Set per-project secrets and flags in neuron.yamlenv: (applied to run / serve children).


Prerequisites and build

  • Rust (workspace; see rust-toolchain.toml if present)
  • Python 3 on PATH (version should match runtime.python in your manifest when possible)
  • uv (optional, recommended for faster pip installs)
  • GPU tooling (optional): NVIDIA, AMD, or Apple Silicon; see neuron host inspect
cargo build --workspace

Linux + NVIDIA (richer reporting when linked):

cargo build -p neuronbox-cli --features nvml
cargo build -p neuronbox-runtime --features nvml

Outputs: target/debug/neuron, target/debug/neurond (or release/).

cargo install --path cli

installs neuron; install or copy neurond accordingly, or rely on NEUROND_PATH.


References

Doc Topic
docs/CLI_UX.md Welcome screen, theme, dashboard behavior
docs/OCI_AND_DOCKER.md When Docker runs
specs/neuron.yaml.schema.json Manifest schema
specs/swap-signal.schema.json Swap signal file
specs/daemon-sessions.md Socket protocol, sessions, tok/s updates
docs/MULTI_GPU.md Multi-GPU / DDP
docs/GPU_VRAM.md VRAM, NVML, NEURONBOX_DISABLE_VRAM_WATCH
docs/SECURITY.md Socket trust, limits, model trust
specs/examples/ Example YAML snippets

Repository layout

  • cli/neuron binary; cli/scripts/serve_worker.py (used by neuron serve)
  • runtime/ — shared library + neurond
  • specs/ — JSON Schema, protocol docs, YAML examples
  • sdk/ — optional Python client for the daemon socket (sdk/neuronbox/client.py); pip install -e sdk/ from the repo root if you want it on your PYTHONPATH

Contributing

Small changes welcome.

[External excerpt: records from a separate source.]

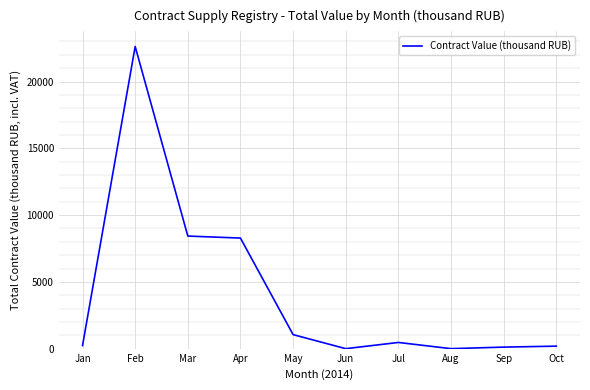

At which category does the data reach its first local peak?

Feb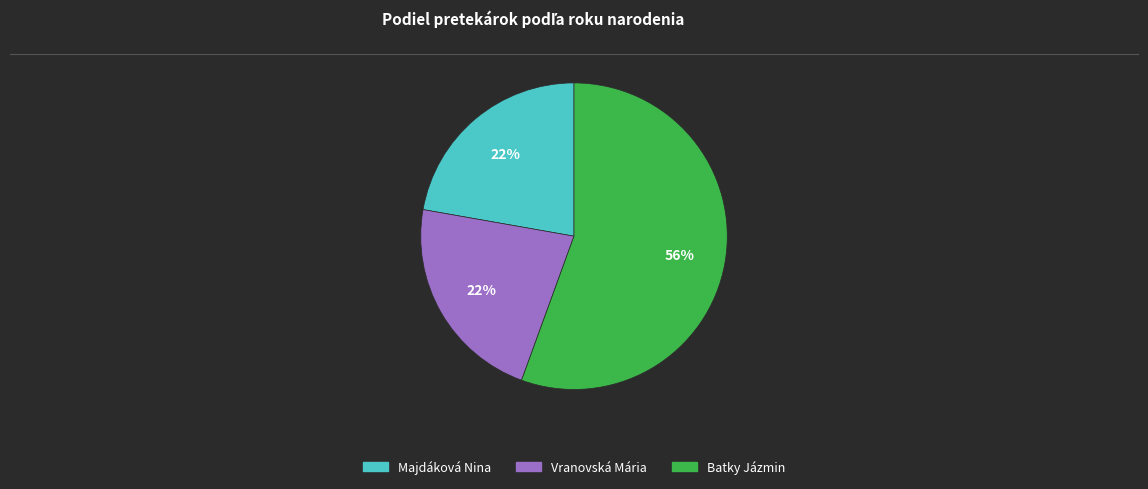

How many slices are in this pie chart?

3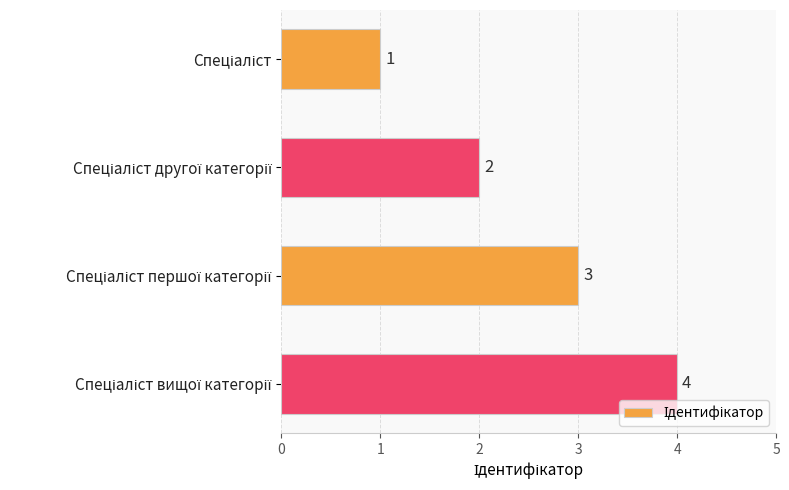

What is the difference between the maximum and minimum values?

3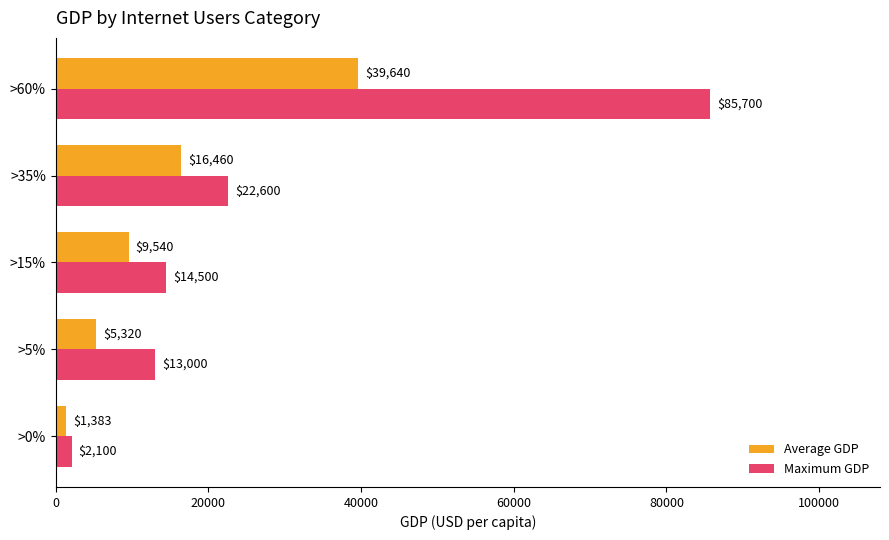

Which series has the widest spread of values?

Maximum GDP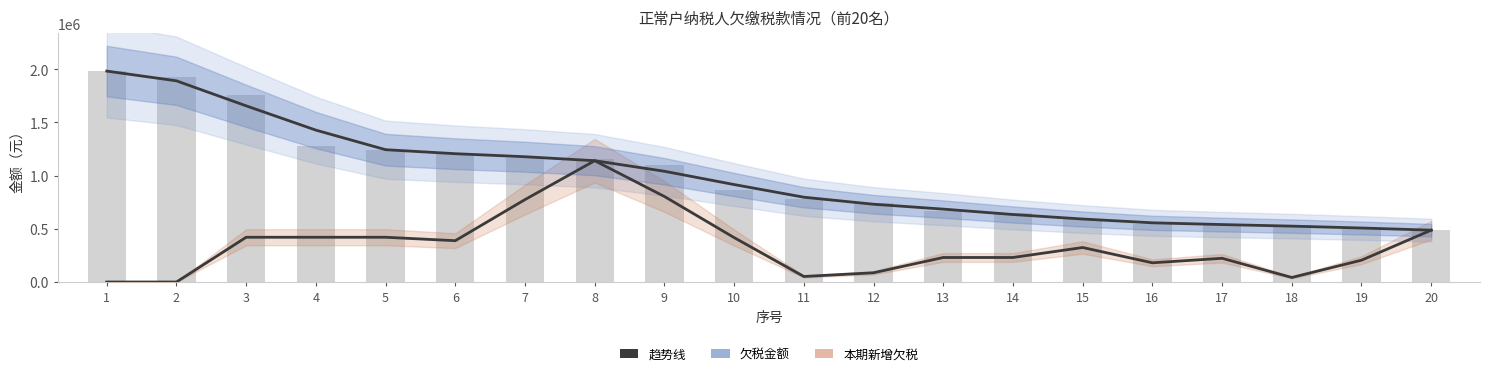

The 本期新增欠税 series shows 180326.4 at 16. True or false?

True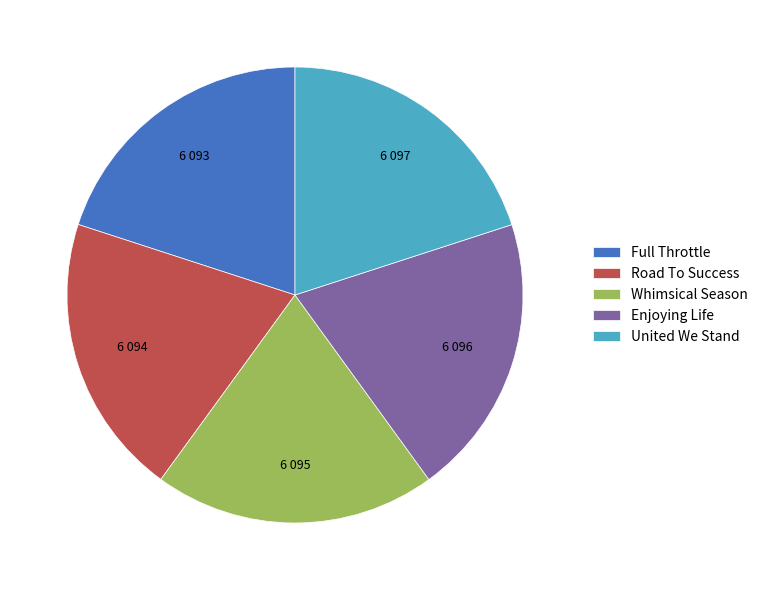

Is it true that Whimsical Season is 6% of the pie?

False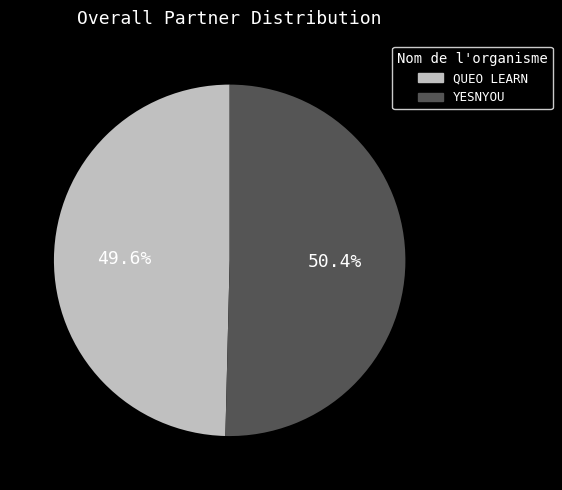

What percentage do QUEO LEARN and YESNYOU together represent?

100.0%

Before opening a PR:

cargo fmt --all
cargo clippy --workspace --all-targets -- -D warnings
cargo test --workspace

By contributing, you agree your contributions are licensed under the same terms as the project (AGPL v3 for the open-source distribution; see LICENSING.md). For security-sensitive issues, see docs/SECURITY.md.